Selecting a Java CMS: Six benefits you need
The nature of content management is changing, reflecting the more diverse business needs brought about by multiple channels, the rise of mobile, the rapid adoption of eCommerce, and the increased prominence of content marketing. When selecting a Java CMS-- or any content management system for that matter-- be sure you’re looking ahead: when considering the most popular Java CMS options and their alternatives, don’t select for today’s business and technical needs exclusively. Instead, be sure that your Java Content Management System can anticipate future demands of scalability, integration and agile development. When doing a Java CMS comparison, make sure the features listed below are on your shortlist.
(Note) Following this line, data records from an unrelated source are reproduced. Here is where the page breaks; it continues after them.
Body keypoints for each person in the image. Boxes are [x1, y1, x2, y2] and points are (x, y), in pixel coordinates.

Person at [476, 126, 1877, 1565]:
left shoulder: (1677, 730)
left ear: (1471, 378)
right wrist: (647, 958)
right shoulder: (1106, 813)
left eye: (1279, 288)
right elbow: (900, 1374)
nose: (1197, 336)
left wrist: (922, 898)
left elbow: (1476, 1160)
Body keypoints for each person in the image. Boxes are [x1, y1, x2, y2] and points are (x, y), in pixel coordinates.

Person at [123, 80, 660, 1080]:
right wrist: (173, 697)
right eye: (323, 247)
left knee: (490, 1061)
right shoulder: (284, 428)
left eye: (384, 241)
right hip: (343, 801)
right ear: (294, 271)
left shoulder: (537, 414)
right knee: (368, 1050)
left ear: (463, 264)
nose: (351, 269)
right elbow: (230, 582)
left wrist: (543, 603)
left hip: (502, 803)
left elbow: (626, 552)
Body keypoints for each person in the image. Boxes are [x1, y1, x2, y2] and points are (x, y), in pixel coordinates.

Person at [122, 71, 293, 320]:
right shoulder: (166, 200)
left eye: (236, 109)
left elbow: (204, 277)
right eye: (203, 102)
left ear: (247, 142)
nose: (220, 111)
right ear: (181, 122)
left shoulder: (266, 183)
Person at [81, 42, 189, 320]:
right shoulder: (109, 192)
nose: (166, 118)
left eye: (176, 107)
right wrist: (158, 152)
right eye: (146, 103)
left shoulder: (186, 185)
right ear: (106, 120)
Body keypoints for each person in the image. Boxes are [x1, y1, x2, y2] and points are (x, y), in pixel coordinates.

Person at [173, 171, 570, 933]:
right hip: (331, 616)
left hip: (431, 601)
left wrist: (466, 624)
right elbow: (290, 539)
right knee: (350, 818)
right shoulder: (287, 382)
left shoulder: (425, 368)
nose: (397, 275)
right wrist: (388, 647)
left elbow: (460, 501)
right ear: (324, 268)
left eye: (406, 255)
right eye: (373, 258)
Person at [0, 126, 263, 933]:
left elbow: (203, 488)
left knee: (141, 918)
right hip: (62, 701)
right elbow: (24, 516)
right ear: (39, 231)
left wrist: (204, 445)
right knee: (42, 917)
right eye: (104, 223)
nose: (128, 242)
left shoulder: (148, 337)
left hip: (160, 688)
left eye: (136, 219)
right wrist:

1. Easy to Use for Editors, Empowering for Developers
Your CMS should make both developers and end-users happy. As content management systems play increasingly central roles in online business processes, they should satisfy the increasing number of people working with the CMS: “the technical folks doing the coding, configuring, packaging, upgrading, deploying and so on (for the sake of readability I'll call this group 'developers'), as well as the authors, editors, webmasters, marketers, digital creatives and administrators working with the CMS (which I'll refer to as 'end users').”
2. Open Integration
Your Java CMS should be built to be part of your online business ecosystem. No software should limit your IT department’s development goals for future functionality. Your content management system should integrate with Marketing Automation, Enterprise Content Management, eCommerce and external sources of Big Data. A Java CMS built on open standards provides the flexibility for easy integrations.
3. Agile Enterprise Stack
Choose a lightweight open source Java stack built for uptime, security and performance. The right Java CMS framework can enable rapid development on a base of proven, state-of-the-art technologies (like Spring MVC, Elasticsearch, AngularJS and Couchbase). Choose a CMS that runs in the cloud, on-premise, or provides a hybrid solution.
4. Channel Control
Multichannel, omnichannel-- whatever you want to call it, you need a Java CMS that enables you to repurpose content across channels, while editing centrally. A content-centric CMS that separates content from delivery enables you to anticipate future needs by adding new channels easily.
5. Separation of Content from Presentation
Many content management systems focus on managing web pages," but such an approach is unsustainable as channels and devices multiply. To be certain to keep up with new channels, select a Java CMS that keeps content in its central content repository in a presentation neutral format and renders a page on request in a presentation and structure that matches the visitor's device, context and personal preferences.
6. Data Driven Personalization
Your Java CMS should be able to easily hook into data sources, using contextual data in real time to understand your visitors and deliver the content they value in any context, in any language and on any device.